This is just some information I have from what I have seen. Best of luck to you.


----------



## LongHiker (Feb 28, 2019)

@Cannon850 and @Ball N' Chain I really appreciate both of your input! It's nice to get more clarity on how the process works if I were to go back in as 11b on active duty without an 18x contract. 

General update:
I've been working with the 19th SFG recruiters. Really professional guys. They've been very responsive and had good answers for all my questions.

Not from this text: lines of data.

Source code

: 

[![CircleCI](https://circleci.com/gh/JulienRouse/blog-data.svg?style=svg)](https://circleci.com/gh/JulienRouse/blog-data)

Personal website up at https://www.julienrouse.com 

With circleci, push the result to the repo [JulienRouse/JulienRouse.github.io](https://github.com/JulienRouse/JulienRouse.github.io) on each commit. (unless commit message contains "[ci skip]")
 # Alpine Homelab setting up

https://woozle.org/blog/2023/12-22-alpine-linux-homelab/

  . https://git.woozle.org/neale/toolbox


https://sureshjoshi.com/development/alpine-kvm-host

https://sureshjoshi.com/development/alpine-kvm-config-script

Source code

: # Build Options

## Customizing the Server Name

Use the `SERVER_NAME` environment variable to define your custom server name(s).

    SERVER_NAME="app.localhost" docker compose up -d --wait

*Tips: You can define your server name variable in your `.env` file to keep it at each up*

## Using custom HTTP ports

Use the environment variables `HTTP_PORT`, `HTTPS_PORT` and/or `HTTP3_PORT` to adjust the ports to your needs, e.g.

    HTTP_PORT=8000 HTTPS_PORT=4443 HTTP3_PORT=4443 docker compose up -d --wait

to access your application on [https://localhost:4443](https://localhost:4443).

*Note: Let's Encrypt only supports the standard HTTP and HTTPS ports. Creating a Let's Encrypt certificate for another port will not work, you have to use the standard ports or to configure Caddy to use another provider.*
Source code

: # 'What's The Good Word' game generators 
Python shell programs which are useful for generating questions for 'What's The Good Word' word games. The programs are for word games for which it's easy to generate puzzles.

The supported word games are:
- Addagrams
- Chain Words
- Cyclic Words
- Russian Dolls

I found out that I CAN attend SOPC if I want to. Basically the process looks like this:

Go to MEPS in Utah(has to be Utah, can't go to one out of state but they'll pay for a flight and put me up in a hotel).
Enlist into the Utah Guard.
Get a second SF physical done.
Attend SFRE at one of their drills.
Provided I pass SFRE then I have 120 days to ship to SFAS. I can also choose to attend SOPC if I want and then attend SFAS immediately after SOPC. 
Come home after SFAS, if I'm selected I'll wait at home for a Q course. If I am a 21 day non-select or get injured at SFAS they're willing to send me back as many times as I want provided I don't come home with a "do not return" stamp. 
PCS to the Q course and continue on with training.
I should be good to go! Hopefully won't run into any hiccups at MEPS. Now it's all about getting into shape. I really appreciate everyone's advice! I'll keep this updated as I go through the process.


----------



## Cannon850 (Feb 28, 2019)

LongHiker said:


> @Cannon850 and @Ball N' Chain I really appreciate both of your input! It's nice to get more clarity on how the process works if I were to go back in as 11b on active duty without an 18x contract.
> 
> General update:
> I've been working with the 19th SFG recruiters. Really professional guys. They've been very responsive and had good answers for all my questions.
> ...



Glad to hear you got a plan dialed in! I will say that the NG guys were a huge asset in SFAS. The NG train up seemed to give them a leg up when it came to building the apparatus during team week, as they had already done it all before. If you did that, and SOPC you would probably have a solid  chance at getting selected, barring you're not a total douche and get peered out. 

Good luck, its the first step in a long road to reaching your goal but its all worth it when you finally get to "Don your beret!"


----------